Handling Errors and Partial Failures

START TRANSACTION;

BEGIN TRY
  -- Risky operations
  UPDATE accounts SET balance = balance - amount WHERE account_id = @from_id;
  
  IF @@ROWCOUNT = 0
    ROLLBACK TRANSACTION;
    THROW 50001, 'Source account not found', 1;
  
  UPDATE accounts SET balance = balance + amount WHERE account_id = @to_id;
  
  IF @@ROWCOUNT = 0
    ROLLBACK TRANSACTION;
    THROW 50002, 'Destination account not found', 1;
    
  COMMIT TRANSACTION;
END TRY
BEGIN CATCH
  IF @@TRANCOUNT > 0
    ROLLBACK TRANSACTION;
  THROW;
END CATCH;

MySQL equivalent uses SAVEPOINT:

START TRANSACTION;
SAVEPOINT before_debit;

UPDATE accounts SET balance = balance - 5000 WHERE account_id = 101;
IF ROW_COUNT() = 0 THEN ROLLBACK TO before_debit; END IF;

SAVEPOINT before_credit;
UPDATE accounts SET balance = balance + 5000 WHERE account_id = 102;
IF ROW_COUNT() = 0 THEN ROLLBACK TO before_credit; END IF;

COMMIT;

Isolation Levels and Locking Basics

Isolation Level Dirty Read Non-repeatable Read Phantom Read Performance
Read Uncommitted ✅ Possible ✅ Possible ✅ Possible Fastest
Read Committed (default) ❌ Blocked ✅ Possible ✅ Possible Fast
Repeatable Read ❌ Blocked ❌ Blocked ✅ Possible Moderate
Serializable ❌ Blocked ❌ Blocked ❌ Blocked Slowest

Dirty Read: Reading uncommitted changes that might rollback
Non-repeatable: Same SELECT returns different results mid-transaction
Phantom: New rows appear mid-transaction due to concurrent INSERTs

-- Set isolation level
SET TRANSACTION ISOLATION LEVEL REPEATABLE READ;

START TRANSACTION;
-- Your consistent reads here
COMMIT;

Best Practices for Transaction Design

The Transaction Golden Rules

  1. Keep transactions short: Milliseconds, not seconds. Long transactions cause lock contention
  2. Avoid user input inside transactions: No waiting for API calls or user decisions
  3. Handle all error paths: TRY/CATCH or equivalent with ROLLBACK
  4. Validate before modifying: SELECT existence before UPDATE/DELETE
  5. Use appropriate isolation: Read Committed for most cases, Serializable only when essential
  6. Log transaction boundaries: Audit trail for debugging failures
  7. Test concurrent scenarios: Simulate race conditions during development

Anti-patterns to Avoid

  • SELECT FOR UPDATE across entire transaction: Blocks other readers unnecessarily
  • Nested transactions without SAVEPOINT: Can silently fail
  • Forgetting ROLLBACK in error handlers: Leaves locks held indefinitely
  • Long-running reports in transactions: Use READ ONLY hints instead
-- BAD: Long-running query in transaction
START TRANSACTION;
SELECT * FROM orders WHERE customer_id = 12345 ORDER BY order_date DESC LIMIT 100;
-- Holds locks for entire query duration!

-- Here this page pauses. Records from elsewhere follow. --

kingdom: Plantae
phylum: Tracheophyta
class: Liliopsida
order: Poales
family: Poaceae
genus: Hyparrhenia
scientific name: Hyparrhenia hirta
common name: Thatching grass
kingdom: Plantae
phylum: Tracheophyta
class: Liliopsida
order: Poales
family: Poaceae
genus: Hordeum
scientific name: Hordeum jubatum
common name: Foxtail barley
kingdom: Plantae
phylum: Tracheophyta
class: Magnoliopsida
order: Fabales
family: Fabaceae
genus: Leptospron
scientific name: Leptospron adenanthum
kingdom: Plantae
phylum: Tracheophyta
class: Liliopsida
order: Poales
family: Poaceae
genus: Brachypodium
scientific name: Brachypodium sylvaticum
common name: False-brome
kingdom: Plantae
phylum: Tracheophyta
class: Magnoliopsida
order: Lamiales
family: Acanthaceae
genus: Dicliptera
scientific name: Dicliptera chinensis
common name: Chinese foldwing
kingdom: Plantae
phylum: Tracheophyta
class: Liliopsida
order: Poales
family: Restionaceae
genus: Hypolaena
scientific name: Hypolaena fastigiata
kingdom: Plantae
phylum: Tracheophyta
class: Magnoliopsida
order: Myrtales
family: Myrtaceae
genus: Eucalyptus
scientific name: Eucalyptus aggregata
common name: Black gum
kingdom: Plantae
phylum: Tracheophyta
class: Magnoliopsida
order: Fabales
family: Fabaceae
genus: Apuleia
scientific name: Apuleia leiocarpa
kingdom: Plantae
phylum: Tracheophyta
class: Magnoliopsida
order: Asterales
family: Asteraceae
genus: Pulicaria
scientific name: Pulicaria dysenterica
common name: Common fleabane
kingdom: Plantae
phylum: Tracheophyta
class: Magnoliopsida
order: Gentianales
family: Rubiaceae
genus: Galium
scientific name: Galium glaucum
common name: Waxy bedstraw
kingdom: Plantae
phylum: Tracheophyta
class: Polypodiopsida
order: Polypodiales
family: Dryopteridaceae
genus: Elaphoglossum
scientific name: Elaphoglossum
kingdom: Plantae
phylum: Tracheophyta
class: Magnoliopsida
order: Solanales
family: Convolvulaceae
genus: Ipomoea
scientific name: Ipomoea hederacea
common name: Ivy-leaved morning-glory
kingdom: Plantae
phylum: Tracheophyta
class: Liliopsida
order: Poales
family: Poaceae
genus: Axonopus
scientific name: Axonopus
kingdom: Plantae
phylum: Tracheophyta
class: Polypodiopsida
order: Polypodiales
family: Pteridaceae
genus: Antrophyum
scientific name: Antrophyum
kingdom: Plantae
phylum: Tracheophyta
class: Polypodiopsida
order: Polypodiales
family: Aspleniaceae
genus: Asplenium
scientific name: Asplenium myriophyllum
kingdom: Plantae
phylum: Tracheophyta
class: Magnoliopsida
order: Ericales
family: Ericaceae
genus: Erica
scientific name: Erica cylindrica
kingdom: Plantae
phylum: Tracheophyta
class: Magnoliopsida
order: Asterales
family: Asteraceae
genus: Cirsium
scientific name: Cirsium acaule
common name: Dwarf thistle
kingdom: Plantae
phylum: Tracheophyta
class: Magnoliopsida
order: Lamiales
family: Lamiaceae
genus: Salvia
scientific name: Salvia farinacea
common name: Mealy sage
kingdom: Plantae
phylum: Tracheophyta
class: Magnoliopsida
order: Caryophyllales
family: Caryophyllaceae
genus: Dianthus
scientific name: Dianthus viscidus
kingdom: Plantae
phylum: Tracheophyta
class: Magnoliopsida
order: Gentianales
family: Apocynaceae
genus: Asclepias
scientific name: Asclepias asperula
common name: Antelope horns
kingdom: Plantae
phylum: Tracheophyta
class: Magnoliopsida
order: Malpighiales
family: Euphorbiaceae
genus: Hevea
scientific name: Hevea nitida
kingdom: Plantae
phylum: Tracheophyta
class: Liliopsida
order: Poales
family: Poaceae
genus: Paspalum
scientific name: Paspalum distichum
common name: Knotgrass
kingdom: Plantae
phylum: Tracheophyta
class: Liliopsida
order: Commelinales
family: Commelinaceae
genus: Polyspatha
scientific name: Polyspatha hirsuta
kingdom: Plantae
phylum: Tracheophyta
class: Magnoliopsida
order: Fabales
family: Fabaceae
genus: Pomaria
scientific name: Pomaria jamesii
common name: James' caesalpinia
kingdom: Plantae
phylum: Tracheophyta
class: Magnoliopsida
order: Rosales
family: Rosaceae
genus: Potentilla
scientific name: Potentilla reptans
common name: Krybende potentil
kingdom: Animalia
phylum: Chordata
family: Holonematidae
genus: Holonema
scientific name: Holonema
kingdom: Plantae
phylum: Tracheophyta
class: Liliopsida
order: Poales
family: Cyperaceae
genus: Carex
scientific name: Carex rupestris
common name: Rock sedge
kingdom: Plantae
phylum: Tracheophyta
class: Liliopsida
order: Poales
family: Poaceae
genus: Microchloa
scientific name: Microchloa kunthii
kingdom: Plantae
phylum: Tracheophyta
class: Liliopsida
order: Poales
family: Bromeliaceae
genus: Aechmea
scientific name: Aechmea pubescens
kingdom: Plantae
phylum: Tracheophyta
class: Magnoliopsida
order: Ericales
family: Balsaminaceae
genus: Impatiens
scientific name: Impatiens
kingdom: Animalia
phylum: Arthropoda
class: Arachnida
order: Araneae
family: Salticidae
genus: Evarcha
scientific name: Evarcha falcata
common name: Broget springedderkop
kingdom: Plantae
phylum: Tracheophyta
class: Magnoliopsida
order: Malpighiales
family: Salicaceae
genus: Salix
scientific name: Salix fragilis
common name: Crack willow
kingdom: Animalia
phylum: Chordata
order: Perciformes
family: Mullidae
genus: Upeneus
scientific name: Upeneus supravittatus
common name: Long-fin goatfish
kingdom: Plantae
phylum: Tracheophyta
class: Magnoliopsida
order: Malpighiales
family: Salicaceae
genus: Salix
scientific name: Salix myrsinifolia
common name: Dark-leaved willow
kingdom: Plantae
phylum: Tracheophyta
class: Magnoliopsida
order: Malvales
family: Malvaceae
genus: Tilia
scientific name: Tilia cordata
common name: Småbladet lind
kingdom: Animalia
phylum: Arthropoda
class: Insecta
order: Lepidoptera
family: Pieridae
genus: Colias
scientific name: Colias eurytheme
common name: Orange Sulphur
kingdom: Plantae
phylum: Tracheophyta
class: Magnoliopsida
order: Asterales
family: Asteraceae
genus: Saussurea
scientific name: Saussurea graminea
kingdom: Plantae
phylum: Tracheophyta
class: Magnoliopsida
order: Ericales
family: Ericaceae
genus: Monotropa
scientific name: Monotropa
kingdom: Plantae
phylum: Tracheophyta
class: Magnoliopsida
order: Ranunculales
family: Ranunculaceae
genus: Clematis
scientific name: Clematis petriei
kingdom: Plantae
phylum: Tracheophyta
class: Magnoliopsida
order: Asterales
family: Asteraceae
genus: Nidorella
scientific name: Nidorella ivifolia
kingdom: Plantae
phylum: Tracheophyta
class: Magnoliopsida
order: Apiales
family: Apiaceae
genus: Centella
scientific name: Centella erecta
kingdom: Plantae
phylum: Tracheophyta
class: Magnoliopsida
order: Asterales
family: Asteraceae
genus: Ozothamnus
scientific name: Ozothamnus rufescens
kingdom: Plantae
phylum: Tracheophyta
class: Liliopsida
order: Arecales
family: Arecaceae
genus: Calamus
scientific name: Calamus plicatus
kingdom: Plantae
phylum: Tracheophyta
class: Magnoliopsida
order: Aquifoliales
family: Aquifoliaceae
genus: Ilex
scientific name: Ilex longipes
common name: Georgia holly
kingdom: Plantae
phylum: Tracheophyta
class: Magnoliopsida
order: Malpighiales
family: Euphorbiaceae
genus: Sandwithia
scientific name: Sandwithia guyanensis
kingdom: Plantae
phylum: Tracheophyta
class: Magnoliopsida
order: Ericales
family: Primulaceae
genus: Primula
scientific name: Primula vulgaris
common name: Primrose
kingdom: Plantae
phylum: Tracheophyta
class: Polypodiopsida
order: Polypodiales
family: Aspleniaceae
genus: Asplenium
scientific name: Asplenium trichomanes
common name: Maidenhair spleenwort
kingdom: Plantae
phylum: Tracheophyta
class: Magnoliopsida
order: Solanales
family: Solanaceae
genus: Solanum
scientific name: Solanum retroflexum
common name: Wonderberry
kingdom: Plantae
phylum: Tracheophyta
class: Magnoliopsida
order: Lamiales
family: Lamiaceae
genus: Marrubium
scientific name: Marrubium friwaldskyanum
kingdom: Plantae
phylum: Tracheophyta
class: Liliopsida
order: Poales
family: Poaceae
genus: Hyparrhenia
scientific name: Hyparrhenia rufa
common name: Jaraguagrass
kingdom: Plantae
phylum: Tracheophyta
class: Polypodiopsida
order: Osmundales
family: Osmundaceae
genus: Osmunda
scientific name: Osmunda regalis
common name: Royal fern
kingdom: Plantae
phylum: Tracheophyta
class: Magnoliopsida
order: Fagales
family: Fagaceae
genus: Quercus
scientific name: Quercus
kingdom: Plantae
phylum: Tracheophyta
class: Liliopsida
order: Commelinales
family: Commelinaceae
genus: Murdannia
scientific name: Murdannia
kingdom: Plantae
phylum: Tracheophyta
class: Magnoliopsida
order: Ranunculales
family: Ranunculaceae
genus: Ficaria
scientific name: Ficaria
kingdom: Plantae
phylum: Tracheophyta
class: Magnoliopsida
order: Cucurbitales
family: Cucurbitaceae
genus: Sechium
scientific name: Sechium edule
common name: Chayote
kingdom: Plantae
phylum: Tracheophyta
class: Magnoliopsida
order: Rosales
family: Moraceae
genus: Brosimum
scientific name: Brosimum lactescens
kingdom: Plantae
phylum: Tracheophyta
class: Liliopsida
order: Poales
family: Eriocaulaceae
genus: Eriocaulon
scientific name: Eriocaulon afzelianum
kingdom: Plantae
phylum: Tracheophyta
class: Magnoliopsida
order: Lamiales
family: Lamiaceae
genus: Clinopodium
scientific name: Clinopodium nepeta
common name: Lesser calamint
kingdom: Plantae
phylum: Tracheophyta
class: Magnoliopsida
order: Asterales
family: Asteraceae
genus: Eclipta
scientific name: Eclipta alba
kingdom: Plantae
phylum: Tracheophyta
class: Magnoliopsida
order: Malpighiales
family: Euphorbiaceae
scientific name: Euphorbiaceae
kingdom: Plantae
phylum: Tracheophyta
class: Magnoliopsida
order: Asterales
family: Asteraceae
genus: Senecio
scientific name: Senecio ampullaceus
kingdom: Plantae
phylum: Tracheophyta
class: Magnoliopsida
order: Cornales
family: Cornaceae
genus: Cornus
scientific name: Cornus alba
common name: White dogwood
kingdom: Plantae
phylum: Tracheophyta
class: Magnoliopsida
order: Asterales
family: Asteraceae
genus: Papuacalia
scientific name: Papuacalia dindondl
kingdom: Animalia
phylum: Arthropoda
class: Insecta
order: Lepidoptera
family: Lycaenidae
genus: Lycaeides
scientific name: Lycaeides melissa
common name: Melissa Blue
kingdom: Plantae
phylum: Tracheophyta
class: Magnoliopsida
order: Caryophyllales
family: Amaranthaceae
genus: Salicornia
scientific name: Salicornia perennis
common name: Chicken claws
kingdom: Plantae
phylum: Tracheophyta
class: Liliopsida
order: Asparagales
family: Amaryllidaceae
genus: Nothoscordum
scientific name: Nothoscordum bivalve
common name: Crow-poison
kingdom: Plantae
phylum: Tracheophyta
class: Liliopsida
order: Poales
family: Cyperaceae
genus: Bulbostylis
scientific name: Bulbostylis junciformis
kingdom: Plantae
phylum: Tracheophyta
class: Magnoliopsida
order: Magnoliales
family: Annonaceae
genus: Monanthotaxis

-- GOOD: Read-only reporting
SET TRANSACTION READ ONLY;
SELECT * FROM orders WHERE customer_id = 12345 ORDER BY order_date DESC LIMIT 100;

Transactions are your database's safety net, ensuring business-critical operations remain reliable under concurrent load. Master ACID, choose isolation wisely, design transactions defensively, and your data integrity will withstand production pressures.